Thursday, November 23, 2017


European data centres move record $6bn in 2016



Also find out what data centres and retirement homes have in common.

A year of intense M&A activity has set the data centre industry in Europe aside by the value of transactions which have increased by more than a four-fold compared to 2015.

According to research house Real Capital Analytics (RCA), the first 11 months of 2016 have led investment in European data centres to hit $5.94bn.

The value is mostly attributed to Equinix’s $3.3bn acquisition of TelecityGroup plus the acquisition of a data centre in Saint-Denis, Paris, by the colocation provider from Digital Realty for $201m.

In addition, the acquisition of eight data centres by Digital Realty after the European Commission told Equinix the company had to divest eight hubs to approve the Telecity acquisition generated another $874m in investment.

Together, Equinix and Digital Realty accounted for nearly 72% of all data centre investments in Europe in the period between January 1 and November 30.

The report has also found that data centres and retirement and care homes were the only two sectors which doubled investment money compared to the previous year. Retirement and care homes accounted for $5.2bn in 2016.

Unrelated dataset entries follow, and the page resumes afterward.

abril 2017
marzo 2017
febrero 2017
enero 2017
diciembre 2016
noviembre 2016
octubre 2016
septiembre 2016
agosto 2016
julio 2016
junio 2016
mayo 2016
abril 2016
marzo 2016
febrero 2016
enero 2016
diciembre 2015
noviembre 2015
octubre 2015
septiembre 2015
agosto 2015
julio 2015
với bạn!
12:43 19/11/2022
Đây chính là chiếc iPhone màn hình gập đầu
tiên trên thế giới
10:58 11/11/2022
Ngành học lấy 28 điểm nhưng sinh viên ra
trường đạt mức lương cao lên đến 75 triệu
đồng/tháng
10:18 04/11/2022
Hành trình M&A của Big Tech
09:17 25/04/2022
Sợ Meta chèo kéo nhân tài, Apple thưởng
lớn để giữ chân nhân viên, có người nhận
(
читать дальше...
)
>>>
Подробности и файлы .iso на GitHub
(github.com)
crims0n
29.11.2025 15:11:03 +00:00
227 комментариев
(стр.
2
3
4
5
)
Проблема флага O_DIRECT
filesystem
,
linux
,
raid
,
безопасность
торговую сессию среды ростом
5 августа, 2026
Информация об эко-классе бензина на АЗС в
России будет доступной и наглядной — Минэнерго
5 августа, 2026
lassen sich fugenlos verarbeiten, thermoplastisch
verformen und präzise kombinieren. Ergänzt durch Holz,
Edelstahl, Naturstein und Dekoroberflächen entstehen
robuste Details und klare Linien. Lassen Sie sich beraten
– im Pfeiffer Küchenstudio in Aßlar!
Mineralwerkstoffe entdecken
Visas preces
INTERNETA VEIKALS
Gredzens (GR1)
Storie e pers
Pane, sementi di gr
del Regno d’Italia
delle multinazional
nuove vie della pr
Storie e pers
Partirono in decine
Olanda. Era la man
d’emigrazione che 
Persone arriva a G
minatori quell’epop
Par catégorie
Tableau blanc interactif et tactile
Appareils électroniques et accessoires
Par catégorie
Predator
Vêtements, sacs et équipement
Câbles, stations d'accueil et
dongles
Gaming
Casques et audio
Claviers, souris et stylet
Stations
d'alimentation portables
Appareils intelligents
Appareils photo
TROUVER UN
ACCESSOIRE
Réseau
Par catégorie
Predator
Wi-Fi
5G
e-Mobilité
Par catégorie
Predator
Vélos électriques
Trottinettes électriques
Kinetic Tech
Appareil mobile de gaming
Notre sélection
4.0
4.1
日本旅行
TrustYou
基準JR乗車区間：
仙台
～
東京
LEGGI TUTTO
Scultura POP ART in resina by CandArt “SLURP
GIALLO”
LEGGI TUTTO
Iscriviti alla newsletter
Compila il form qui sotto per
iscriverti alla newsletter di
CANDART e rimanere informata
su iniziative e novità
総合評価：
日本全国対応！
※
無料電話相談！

RCA released the figures through its Alternative Real Estate watch. The sector is set to hit a new record this year with total figures in the first 11 months of the year accounting to $31.95bn.

Tom Leahy, director of EMEA analytics at RCA, said: “Prospects that interest rates in Europe will remain low for a while longer mean that investors looking for income will increasingly look to the alternative property sector, which can offer attractive income returns, the benefit of diversification and the possibility of counter-cyclical performance.

“We expect this pattern to continue in 2017 as more capital flows into the niche sectors that some significant players are seeking to transform through the consolidation of these often fragmented and local markets.”